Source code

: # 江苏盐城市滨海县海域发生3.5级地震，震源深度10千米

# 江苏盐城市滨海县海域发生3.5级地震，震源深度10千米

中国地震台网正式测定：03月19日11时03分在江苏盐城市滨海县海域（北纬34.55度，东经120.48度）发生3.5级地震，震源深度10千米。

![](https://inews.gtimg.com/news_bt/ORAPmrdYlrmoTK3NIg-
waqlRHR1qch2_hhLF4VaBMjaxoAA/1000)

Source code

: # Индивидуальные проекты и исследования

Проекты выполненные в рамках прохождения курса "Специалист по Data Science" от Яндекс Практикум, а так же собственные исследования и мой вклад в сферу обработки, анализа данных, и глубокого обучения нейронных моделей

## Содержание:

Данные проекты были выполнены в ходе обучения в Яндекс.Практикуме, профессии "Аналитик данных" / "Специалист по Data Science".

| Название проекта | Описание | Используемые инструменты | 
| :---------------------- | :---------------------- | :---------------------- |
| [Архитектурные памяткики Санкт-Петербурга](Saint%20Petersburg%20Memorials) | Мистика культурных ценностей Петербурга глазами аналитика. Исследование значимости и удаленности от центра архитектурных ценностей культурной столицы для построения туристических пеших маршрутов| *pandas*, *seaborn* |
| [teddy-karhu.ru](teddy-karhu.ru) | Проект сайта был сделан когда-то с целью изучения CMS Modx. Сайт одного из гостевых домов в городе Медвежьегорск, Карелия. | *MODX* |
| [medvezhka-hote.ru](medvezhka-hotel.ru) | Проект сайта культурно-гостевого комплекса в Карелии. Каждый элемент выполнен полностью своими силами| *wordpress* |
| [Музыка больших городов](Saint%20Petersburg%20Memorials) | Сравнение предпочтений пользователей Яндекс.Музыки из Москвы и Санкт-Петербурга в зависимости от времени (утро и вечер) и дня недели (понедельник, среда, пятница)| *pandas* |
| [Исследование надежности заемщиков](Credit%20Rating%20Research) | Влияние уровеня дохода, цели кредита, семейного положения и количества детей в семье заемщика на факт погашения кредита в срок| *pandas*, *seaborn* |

**Work to complete**
Find how many lines in the material above hold the word "Яндекс", then reply with only that figure.

**Result of the task**
3